We’ll probably lounge around, watch Netflix, maybe go out the back for a spot of sun if it’s shining then back inside.
Telly, sleep, periodic caffeine hits.
Don’t answer the door if someone knocks.
Maybe check out this post to see if it’s got any likes or comments.
Think about food a little later.
More caffeine so we can stay awake long enough to eat it.
Not enough to bust any moves. No, No, No dancing today.
Oh and more meds to fight off this fucking cold — sorry, buddy —
which as the Kinks say, ‘has really got a hold on me.’
Cue Dave Davies. And The Two Ronnies.
So it’s goodnight from me, and goodnight from him.
There’s only one change room in the store.
I don’t check to see if it’s empty.
“Sorry”, I say to the guy who is trying on some clothes. “I’m in a bit of a hurry, do you mind?”
“That’s okay”, he says. “There’s room for two”.
I quietly disrobe and try on the gear.
“I’m good”, I say, changing hastily back.
So off I go to the counter, pay for my purchases which the assistant neatly puts in a bag, and head down the mall to meet my mate for coffee. .
It is only when I sit down that I realize I’m wearing the other dude’s clothes.
She’s reading the graphic novel Donna had accidentally left from her last visit. It’s Wuthering Heights. She’s unfamiliar with the format but rather relishes the art work that captures the violence and energy of the original.
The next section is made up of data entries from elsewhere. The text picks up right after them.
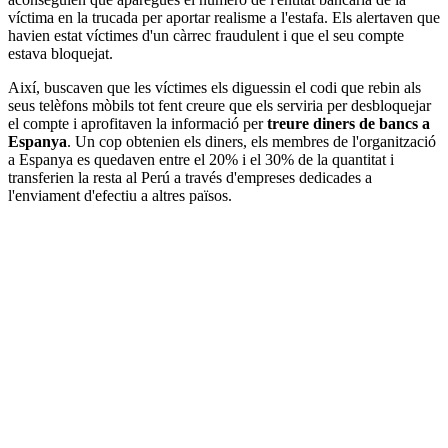
víctima en la trucada per aportar realisme a l'estafa. Els alertaven que
havien estat víctimes d'un càrrec fraudulent i que el seu compte
estava bloquejat.
Així, buscaven que les víctimes els diguessin el codi que rebin als
seus telèfons mòbils tot fent creure que els serviria per desbloquejar
el compte i aprofitaven la informació per
treure diners de bancs a
Espanya
. Un cop obtenien els diners, els membres de l'organització
a Espanya es quedaven entre el 20% i el 30% de la quantitat i
transferien la resta al Perú a través d'empreses dedicades a
l'enviament d'efectiu a altres països.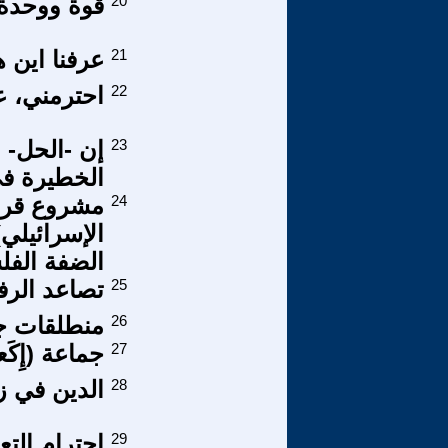
20
قوة ووحدة ا
21
عرفنا اين 
22
احترمني، ع
23
إن -الحل- 
الخطيرة في
24
مشروع قرار
الإسرائيلي
الضفة الفل
25
تصاعد الرف
26
منطلقات ج
27
جماعة (إِكَع
28
الدين في ز
29
احترام الت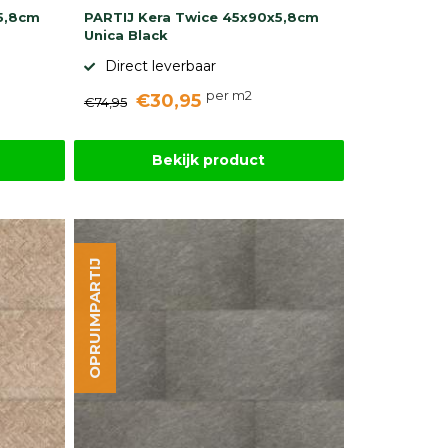
5,8cm
PARTIJ Kera Twice 45x90x5,8cm
Unica Black
Direct leverbaar
per m2
€30,95
€74,95
Bekijk product
OPRUIMPARTIJ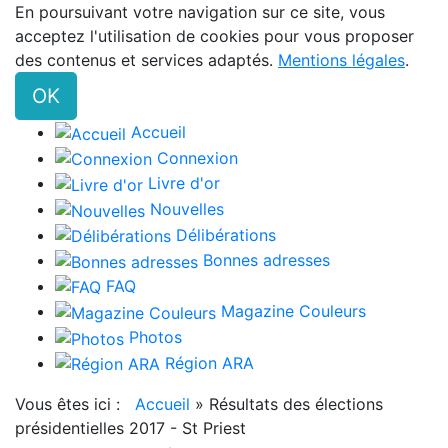
En poursuivant votre navigation sur ce site, vous
acceptez l'utilisation de cookies pour vous proposer
des contenus et services adaptés.
Mentions légales
.
OK
Accueil
Connexion
Livre d'or
Nouvelles
Délibérations
Bonnes adresses
FAQ
Magazine Couleurs
Photos
Région ARA
Vous êtes ici :
Accueil
»
Résultats des élections
présidentielles 2017 - St Priest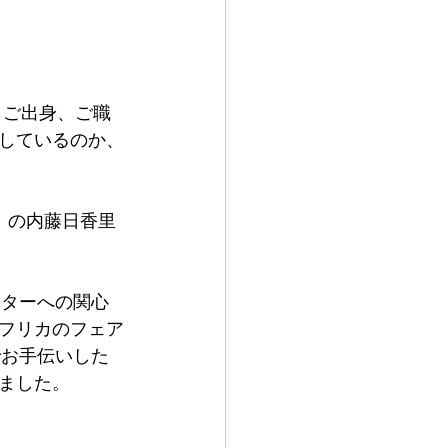
。ご出身、ご職
しているのか、
）の内藤日香里
クターへの関心
フリカのフェア
でお手伝いした
しました。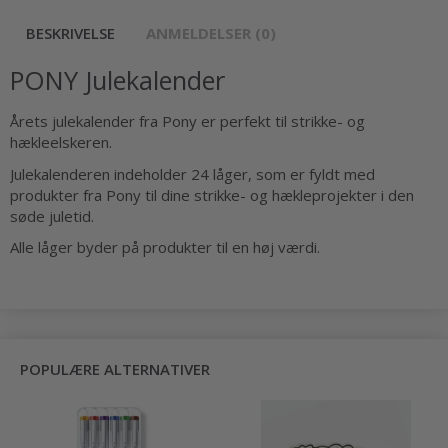
BESKRIVELSE
ANMELDELSER (0)
PONY Julekalender
Årets julekalender fra Pony er perfekt til strikke- og
hækleelskeren.
Julekalenderen indeholder 24 låger, som er fyldt med
produkter fra Pony til dine strikke- og hækleprojekter i den
søde juletid.
Alle låger byder på produkter til en høj værdi.
POPULÆRE ALTERNATIVER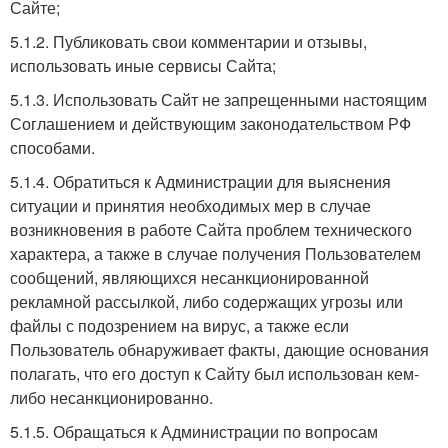
Сайте;
5.1.2. Публиковать свои комментарии и отзывы,
использовать иные сервисы Сайта;
5.1.3. Использовать Сайт не запрещенными настоящим
Соглашением и действующим законодательством РФ
способами.
5.1.4. Обратиться к Администрации для выяснения
ситуации и принятия необходимых мер в случае
возникновения в работе Сайта проблем технического
характера, а также в случае получения Пользователем
сообщений, являющихся несанкционированной
рекламной рассылкой, либо содержащих угрозы или
файлы с подозрением на вирус, а также если
Пользователь обнаруживает факты, дающие основания
полагать, что его доступ к Сайту был использован кем-
либо несанкционированно.
5.1.5. Обращаться к Администрации по вопросам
Outside in the garden she is listening to the wind picking up, whining and whimpering like a dog that’s been shut out in the cold and she’s out on the moors again with Cathy and Heathcliff, her wild grey hair escaping from a loose bun.
I live in a street of hermits. I know people are there. I hear them putting out their rubbish bins in the evening. I see their TVs flickering in the windows at night. I hear the postman on his little buzz bike putting things in letter boxes, cars pulling in and out of driveways, voices in the street. I have not seen anybody for years. Perhaps I should get out more.
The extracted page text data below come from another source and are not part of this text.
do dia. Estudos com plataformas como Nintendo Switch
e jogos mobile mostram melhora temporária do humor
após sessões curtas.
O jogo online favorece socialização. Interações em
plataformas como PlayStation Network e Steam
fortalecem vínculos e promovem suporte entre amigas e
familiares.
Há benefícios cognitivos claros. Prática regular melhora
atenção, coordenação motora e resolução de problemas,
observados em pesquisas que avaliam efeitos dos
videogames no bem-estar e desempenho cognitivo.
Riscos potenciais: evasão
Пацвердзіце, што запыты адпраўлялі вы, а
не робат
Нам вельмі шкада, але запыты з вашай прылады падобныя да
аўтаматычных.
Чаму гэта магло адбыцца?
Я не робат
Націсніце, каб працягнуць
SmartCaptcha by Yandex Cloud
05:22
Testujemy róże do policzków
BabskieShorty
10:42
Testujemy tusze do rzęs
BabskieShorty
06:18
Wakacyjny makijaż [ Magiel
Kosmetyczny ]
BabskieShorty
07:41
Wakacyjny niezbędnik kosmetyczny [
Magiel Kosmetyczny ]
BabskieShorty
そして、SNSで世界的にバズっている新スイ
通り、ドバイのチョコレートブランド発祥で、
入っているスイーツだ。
It had been a splendid evening but now, rankled by some recent memory and loosened perhaps by a little too much wine, he leaned across the table and made a cutting remark. She began to bleed almost immediately. His words raked across her wrists like a suicide attempt. She began to deflate in front of him. She had to learn not to take things so literally.
Hey! He said. Why are those bozos off the leash and I’m not?
You have Attitude! I answered.
Oh great! People with Attitude should be leashed? What about rappers, revolutionaries, politicians with morals?
There are no such things, I said, as politicians with morals.
You got that one right, he said. And anyway, what about you? You have Attitude. Perhaps you should be on a leash.
Perhaps, I smiled.
Look, he said, let’s change places, just for five minutes. That’s fair, isn’t it?
I had to concede that it was.
Hey! The collar’s a bit tight.
He loosened it a little.
So off we toddled along the beach, he on his hinds, me on all fours, the three bozos scattering seagulls.